══ Extract to read ══

# Mare VS Gelding Pros and Cons



## Zoey3 (Mar 28, 2012)

Just wanting some opinions on showing a mare VS a gelding. Now this is with never breeding in mind, so take out the pro of breeding the mare one day. Just some things I am looking for: I like that the gelding will not have hormonal days like a mare, but geldings are harder to keep weight off. So I want individual opinions/views of showing a mare VS a gelding, the pros and cons of each. Again not with the idea of breeding the mare one day.

Thanks,

Casey


----------



## jyuukai (Mar 28, 2012)

Having had both mares and geldings, and having trained and ridden several of both, I have to say that I've never noticed a gelding tended to be a more easy keeper. If anything i'd have that problem more with mares!

As far as showing I honestly would prefer a gelding. They are just so much more consistent, imo, both in training and in the show ring. They don't tend to fight you as much as a mare or a stallion might either. And of course if you are showing there are always gelding incentives!


----------



## targetsmom (Mar 28, 2012)

Coming from the world of big horses where geldings are king, I had a mix of mares and geldings. I would judge each as an individual and not get hung up on the gender. One advantage of showing a mini gelding is that (in my experience anyway) you are a lot less likely to have the judge check teeth. And he will likely cost less than a mare of comparable quality. The only disadvantage I can see is the cost of the gelding procedure itself, but if the mini is already gelded you don't need to worry about that. Our mini geldings are no harder to keep weight off than the mares, and our best show mare has never gotten "hormonal" - as a matter of fact, we hardly ever notice when she comes into heat.

We are expecting 3 foals in the very near future, and - EXCEPT for the $450 cost of gelding around here - I really don't care if we get colts or fillies as long as they are alive and healthy.


----------



## sedeh (Mar 28, 2012)

I'm a big gelding fan myself but some people enjoy mares more. I think a lot has to do with your personality and how well you click with them. It seems to me that my mares pick up on things faster but then have a bit of an attitude and don't always give you their best performance. Geldings are usually pretty consistant in their performance. I haven't noticed any differance in keeping wt on or off in regards to sex....I seem to have problems keeping it off regardless!


----------



## sundancer (Mar 28, 2012)

I think its what meshes with you. I have shown and owned both big horses and minis, both mares and geldings. I personally love my geldings. I find I gravitate towards geldings. My daughter on the other hand gravitates towards mares.

Its funny cause my daughter and myself had this conversation not to long ago and looking at our stable, she has the mares I have the gelding!! The mares we have are not moody or hormonal, so I cant say thats why I always "lean" towards geldings, it just happened!!

Julie

Victory Pass Stable

Maine


----------



## Lori W (Mar 28, 2012)

A good mini gelding is worth his weight in gold, imho. Consistency is the key trait here. That said, in my big horses, I still prefer a mare to ride, so I guess I'm a mare person at heart! I love my first mini show mare and have no near future plans to breed her - we just 'click'.

═══
══ Data extracts ══

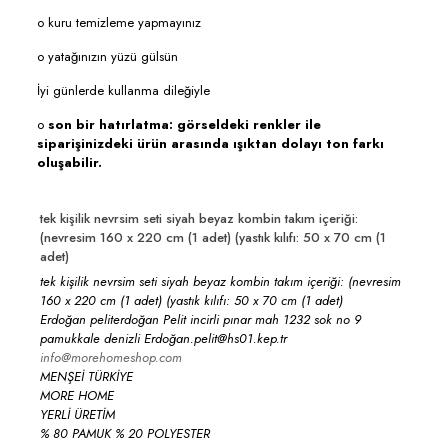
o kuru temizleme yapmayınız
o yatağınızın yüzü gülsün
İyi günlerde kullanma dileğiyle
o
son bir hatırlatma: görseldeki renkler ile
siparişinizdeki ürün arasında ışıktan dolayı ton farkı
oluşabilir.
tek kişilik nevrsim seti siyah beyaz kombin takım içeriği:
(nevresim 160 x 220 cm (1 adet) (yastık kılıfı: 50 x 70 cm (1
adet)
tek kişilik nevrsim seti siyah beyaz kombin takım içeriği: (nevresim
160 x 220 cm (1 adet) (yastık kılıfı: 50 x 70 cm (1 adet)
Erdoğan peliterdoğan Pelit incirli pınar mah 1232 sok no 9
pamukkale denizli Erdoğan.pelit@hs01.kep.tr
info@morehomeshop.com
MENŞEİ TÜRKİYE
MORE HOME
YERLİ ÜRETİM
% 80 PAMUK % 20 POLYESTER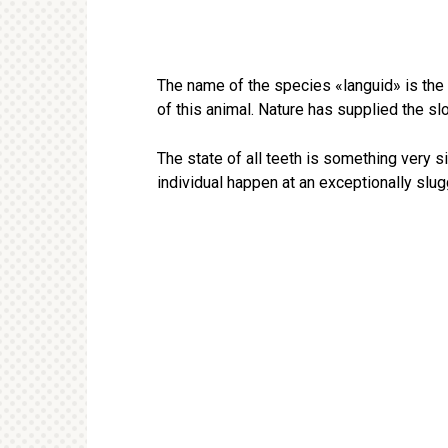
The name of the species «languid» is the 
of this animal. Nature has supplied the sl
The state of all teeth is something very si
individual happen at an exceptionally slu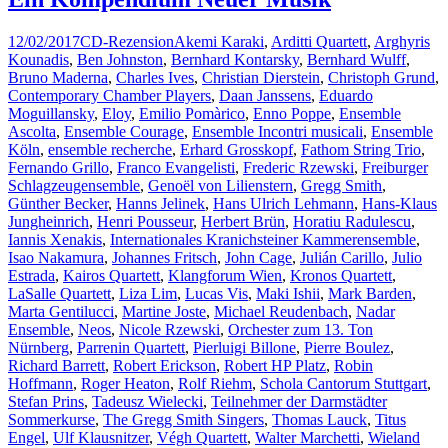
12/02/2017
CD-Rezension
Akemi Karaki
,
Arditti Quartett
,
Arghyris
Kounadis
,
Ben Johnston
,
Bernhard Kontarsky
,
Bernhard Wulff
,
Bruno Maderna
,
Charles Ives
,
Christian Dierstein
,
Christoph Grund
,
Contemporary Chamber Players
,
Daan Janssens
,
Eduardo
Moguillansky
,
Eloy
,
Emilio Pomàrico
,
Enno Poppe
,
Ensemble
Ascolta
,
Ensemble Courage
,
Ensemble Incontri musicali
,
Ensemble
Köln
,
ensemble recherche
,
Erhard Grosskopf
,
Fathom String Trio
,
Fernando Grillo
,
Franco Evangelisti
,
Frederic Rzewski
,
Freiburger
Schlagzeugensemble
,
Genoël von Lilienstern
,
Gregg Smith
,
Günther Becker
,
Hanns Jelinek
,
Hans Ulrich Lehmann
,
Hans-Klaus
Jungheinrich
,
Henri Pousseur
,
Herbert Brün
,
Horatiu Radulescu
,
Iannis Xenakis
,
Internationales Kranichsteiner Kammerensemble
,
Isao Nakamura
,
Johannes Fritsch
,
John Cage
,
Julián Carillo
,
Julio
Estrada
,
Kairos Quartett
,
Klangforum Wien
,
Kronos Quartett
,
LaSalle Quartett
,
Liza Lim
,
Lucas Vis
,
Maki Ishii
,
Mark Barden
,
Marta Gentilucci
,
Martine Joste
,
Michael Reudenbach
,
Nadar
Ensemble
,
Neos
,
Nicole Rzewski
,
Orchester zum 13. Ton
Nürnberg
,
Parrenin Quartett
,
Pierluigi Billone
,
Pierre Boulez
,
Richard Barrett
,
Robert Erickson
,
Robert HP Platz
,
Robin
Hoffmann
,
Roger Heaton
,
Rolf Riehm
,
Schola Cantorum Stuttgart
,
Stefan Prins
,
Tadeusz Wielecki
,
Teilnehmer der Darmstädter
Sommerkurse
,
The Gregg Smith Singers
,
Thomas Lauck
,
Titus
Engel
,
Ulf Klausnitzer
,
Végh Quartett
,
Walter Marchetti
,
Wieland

═══
══ Data extracts ══

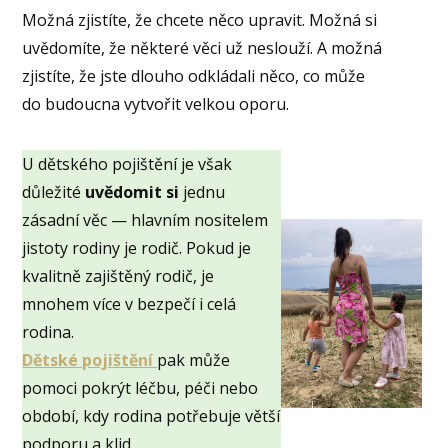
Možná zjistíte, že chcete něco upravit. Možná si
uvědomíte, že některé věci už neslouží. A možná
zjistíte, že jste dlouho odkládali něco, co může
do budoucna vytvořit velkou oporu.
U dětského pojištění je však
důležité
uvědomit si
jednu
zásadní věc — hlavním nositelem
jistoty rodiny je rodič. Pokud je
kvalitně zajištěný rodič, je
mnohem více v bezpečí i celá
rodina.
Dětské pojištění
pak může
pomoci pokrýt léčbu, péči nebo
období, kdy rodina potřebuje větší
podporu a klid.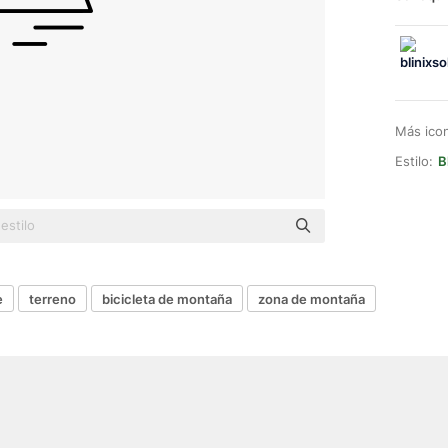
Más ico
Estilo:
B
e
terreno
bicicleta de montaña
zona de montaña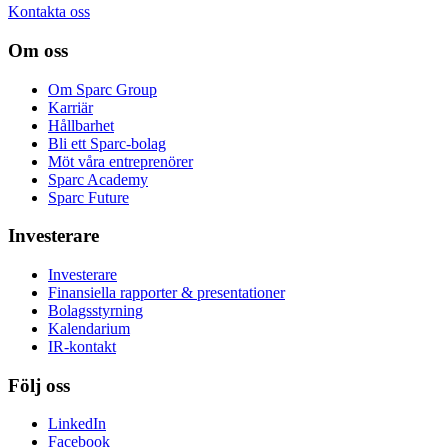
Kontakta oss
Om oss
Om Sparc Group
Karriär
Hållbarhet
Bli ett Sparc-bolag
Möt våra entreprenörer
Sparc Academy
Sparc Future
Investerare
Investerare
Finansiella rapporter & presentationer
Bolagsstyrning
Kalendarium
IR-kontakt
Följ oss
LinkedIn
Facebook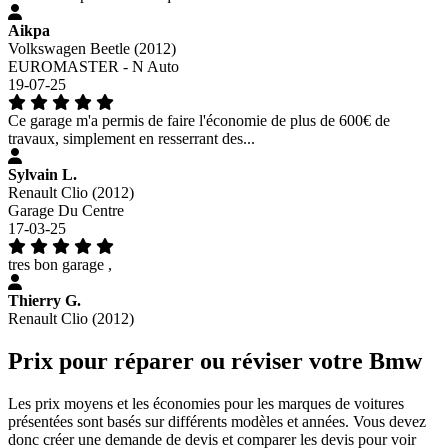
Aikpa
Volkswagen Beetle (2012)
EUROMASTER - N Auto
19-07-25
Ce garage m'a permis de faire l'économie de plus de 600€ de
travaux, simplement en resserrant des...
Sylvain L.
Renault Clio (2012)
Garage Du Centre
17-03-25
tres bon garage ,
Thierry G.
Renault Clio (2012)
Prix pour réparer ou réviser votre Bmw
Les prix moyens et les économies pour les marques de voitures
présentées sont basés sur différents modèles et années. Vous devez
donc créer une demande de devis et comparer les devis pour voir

═══
══ Data extracts ══

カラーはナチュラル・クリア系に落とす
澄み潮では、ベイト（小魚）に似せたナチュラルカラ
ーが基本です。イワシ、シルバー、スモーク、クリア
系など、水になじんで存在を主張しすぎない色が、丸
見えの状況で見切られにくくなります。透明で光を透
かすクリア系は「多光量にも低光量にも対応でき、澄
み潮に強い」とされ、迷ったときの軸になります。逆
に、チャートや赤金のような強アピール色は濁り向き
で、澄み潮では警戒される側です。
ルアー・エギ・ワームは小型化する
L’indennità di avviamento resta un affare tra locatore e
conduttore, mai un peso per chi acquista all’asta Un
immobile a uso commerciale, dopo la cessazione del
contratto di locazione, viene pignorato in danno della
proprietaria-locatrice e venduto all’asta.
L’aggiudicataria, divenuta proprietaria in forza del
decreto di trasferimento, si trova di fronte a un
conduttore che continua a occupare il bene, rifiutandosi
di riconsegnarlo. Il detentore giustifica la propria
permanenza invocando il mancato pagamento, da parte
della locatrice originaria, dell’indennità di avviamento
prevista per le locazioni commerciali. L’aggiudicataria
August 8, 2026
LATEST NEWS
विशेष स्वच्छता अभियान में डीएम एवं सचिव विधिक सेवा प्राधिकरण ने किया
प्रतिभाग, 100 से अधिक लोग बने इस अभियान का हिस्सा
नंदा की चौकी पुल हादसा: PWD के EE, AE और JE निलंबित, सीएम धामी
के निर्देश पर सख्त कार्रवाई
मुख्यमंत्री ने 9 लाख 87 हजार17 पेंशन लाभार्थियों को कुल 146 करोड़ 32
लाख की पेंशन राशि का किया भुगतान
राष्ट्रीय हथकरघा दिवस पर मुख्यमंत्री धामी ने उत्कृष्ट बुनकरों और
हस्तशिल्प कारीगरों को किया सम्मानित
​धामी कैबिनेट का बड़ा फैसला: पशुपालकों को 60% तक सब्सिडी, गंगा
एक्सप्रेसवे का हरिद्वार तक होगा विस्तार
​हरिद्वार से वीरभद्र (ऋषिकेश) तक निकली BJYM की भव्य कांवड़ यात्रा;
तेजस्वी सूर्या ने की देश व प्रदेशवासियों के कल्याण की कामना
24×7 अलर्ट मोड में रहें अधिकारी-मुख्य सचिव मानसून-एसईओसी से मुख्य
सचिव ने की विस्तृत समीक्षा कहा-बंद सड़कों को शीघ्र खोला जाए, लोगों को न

═══

**Activity 1**
In the mare-versus-gelding thread, condense the paragraph beginning "Coming from the world of big horses" into a short bulleted list that keeps its main facts.
**Activity 2**
Reproduce the passage of the mare-versus-gelding thread from "We are expecting" to "alive and healthy." without alteration.

**Exercise response 1**
- The writer comes from big horses, where geldings are favored, and has owned both mares and geldings.
- Each horse should be judged as an individual, regardless of gender.
- Advantages of showing a mini gelding: in the writer's experience, judges are much less likely to check teeth, and a gelding will likely cost less than a mare of comparable quality.
- The only disadvantage is the cost of gelding, which does not apply if the mini is already gelded.
- The writer's mini geldings are no harder to keep weight off than the mares.
- The writer's best show mare has never been "hormonal," and her heat cycles are hardly noticeable.

**Exercise response 2**
We are expecting 3 foals in the very near future, and - EXCEPT for the $450 cost of gelding around here - I really don't care if we get colts or fillies as long as they are alive and healthy.